В каждом письме они жалуются, что книг мало. Для того чтобы получить интересную книжку, они готовы часами сидеть в библиотеке, поджидая, не принесет ли кто-нибудь единственный экземпляр любимой повести.
«В библиотеке хорошую книгу захватить очень трудно. Раз только Д. Вознесенскому удалось ухватить книгу Марка Твена. В кооперативе хороших книг тоже нет. Скоро начнется учебный год. В свободный день или в свободное время нам опять нечего делать».

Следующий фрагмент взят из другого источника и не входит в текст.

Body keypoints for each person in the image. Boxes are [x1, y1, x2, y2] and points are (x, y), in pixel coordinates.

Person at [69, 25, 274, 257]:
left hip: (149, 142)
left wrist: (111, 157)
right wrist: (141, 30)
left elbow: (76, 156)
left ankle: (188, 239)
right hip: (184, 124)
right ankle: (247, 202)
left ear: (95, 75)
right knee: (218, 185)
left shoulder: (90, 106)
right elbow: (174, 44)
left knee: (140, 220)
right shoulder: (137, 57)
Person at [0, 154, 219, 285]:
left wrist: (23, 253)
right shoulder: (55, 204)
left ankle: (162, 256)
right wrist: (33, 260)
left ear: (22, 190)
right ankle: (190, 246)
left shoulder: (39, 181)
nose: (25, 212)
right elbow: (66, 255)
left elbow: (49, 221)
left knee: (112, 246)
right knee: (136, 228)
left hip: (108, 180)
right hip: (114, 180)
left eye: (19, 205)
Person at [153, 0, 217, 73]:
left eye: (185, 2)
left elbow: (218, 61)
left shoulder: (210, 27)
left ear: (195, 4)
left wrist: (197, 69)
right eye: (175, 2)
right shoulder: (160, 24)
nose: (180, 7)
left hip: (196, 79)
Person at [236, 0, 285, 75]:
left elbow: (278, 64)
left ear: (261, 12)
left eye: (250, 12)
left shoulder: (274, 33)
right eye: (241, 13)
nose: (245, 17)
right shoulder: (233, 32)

Так пишут три пионера из села Ляхи.
Что ни письмо, то просьба прислать книг — на 2 рубля, на 81 копейку, «аж на 20 рублей». Что ни письмо, то жалоба. Вместо рассказов и стихов приходится читать учебники. В школе деревни Кемка, Ленинградской области, вся школьная библиотека состоит из четырех книг. Первая книга — «Вопросы районирования», вторая книга — «Борьба с дифтеритом», третья книга — «Положение женщины в Советском Союзе», а четвертая — случайный, одинокий номер журнала «Мурзилка». Вот и все.

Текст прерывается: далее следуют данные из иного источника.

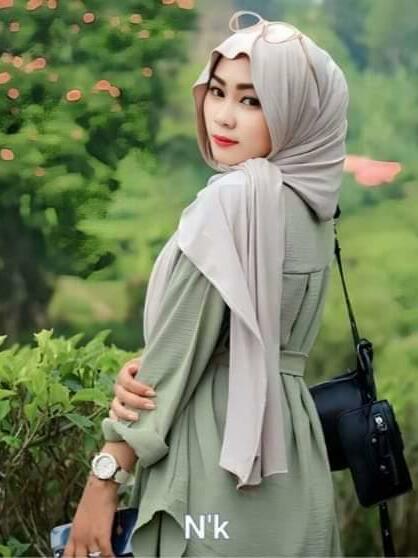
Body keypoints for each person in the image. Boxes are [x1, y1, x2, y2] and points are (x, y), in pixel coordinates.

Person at [63, 10, 348, 558]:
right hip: (293, 460)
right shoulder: (316, 208)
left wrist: (104, 479)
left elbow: (174, 361)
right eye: (217, 92)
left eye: (252, 101)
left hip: (216, 459)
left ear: (295, 112)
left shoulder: (234, 201)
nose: (223, 116)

Я видел собственными глазами эту детскую библиотеку в Кемке. На самодельной полке у стены стояли там, перевязанные тесемочкой, четыре выцветшие брошюрки. Они давно намозолили ребятам глаза, как лозунг: «Кто куда, а я в сберкассу». Их никто даже и не считал за книги.

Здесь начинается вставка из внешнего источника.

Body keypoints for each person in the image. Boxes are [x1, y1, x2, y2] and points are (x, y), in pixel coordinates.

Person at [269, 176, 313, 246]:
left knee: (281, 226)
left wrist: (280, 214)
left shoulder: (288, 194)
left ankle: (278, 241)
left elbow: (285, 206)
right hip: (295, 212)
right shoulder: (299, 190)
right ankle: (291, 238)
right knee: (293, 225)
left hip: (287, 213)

Да и какие ребята стали бы читать про скучное районирование с дифтеритом!
Зато уж если забредет в деревенскую школу интересная книга или свежая газета, ее читают «гуртом» — все вместе.
«Як грачи посядем, — пишут белорусские пионеры из Пасецкого сельсовета, — одного усадим читать, а все сидим и слушаем коллективно, как родные братья, одного батька дети».
На книги охотятся, ищут их у товарищей, записываются в очередь.
О книге говорят ласково, любовно:
«Хорошая книжечка». «Вот это так книжечка». «Достать бы хоть троечку таких книг!»
«Хорошо, кабы книжечки были потолще, чтобы читать их можно было долго, ну хоть бы три-четыре дня».
«Очень хочется какого-нибудь журнальчика, чтобы картины в нем были в красках».
Но уж если книга не понравилась, о ней говорят гневно и презрительно. Ей не могут простить, что она обманула лучшие ожидания.
— Нудьга!
Дети уверены, что каждая книжка обязательно должна принести им веселье, дело, новые знания.
«Я люблю читать всякие книги, кроме скучных», — пишет школьница пятой группы, нечаянно повторяя Вольтера.
«Живу в Бузиновке, — пишет мальчик. — Мой папа работает здесь начальником политотдела. Ему-то весело, а мне скучно и нечего читать».
Интересную книгу читают по два, по три раза.
«Эту книгу я читал с большим вниманием. Прочитав ее один раз, я захотел прочитать еще. Прочтя два раза, я остался доволен этой книгой» (Купцов А.П. из Ленинграда. Отзывы на книгу Пантелеева «Часы»).
Содержание книжки ребята помнят точно.
Во многих письмах они пересказывают Горькому целые повести: «Детство» и «В людях» самого же Горького, «Таинственный остров» Жюля Верна, «Дерсу Узала» Арсеньева, «Пакет» Пантелеева, «Рассказ о великом плане» Ильина, «Кара-Бугаз» Паустовского, «Джека Восьмеркина» Смирнова. «Джека» они просят даже продлить, то есть написать к нему продолжение.
Вряд ли весть об организации какого-нибудь нового издательства для взрослых вызвала бы такую бурю вопросов, ожиданий и надежд, какая поднялась среди школьников всего нашего Союза после письма М. Горького.
3. Читатель из «Калгаса»
Но вспомним наше собственное детство. Разве в двенадцать-тринадцать лет мы не были такими же яростными и жадными читателями? Разве мы не собирали любовно из года в год все романы Купера, все повести Жюля Верна?
Да, конечно, и мы любили книжки, и, пожалуй, не меньше любили, чем нынешние ребята.
Я отлично помню своих сверстников, читавших и сидя, и лежа, и в постели, и на «империале» — на верхушке конки. На память о нашем отроческом чтении мы с тринадцатилетнего возраста носим очки.